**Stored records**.
========

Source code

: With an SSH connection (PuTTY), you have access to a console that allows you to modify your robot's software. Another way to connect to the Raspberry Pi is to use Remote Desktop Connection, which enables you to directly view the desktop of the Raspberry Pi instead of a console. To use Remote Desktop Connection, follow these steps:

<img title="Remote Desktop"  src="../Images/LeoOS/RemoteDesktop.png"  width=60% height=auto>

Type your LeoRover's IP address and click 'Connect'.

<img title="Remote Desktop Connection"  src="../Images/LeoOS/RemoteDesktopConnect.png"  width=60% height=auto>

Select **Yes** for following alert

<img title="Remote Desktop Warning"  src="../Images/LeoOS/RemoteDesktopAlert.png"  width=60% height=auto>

========

Retype every record above exactly as written.

**Exercise output**.
Source code

: With an SSH connection (PuTTY), you have access to a console that allows you to modify your robot's software. Another way to connect to the Raspberry Pi is to use Remote Desktop Connection, which enables you to directly view the desktop of the Raspberry Pi instead of a console. To use Remote Desktop Connection, follow these steps:

<img title="Remote Desktop"  src="../Images/LeoOS/RemoteDesktop.png"  width=60% height=auto>

Type your LeoRover's IP address and click 'Connect'.

<img title="Remote Desktop Connection"  src="../Images/LeoOS/RemoteDesktopConnect.png"  width=60% height=auto>

Select **Yes** for following alert

<img title="Remote Desktop Warning"  src="../Images/LeoOS/RemoteDesktopAlert.png"  width=60% height=auto>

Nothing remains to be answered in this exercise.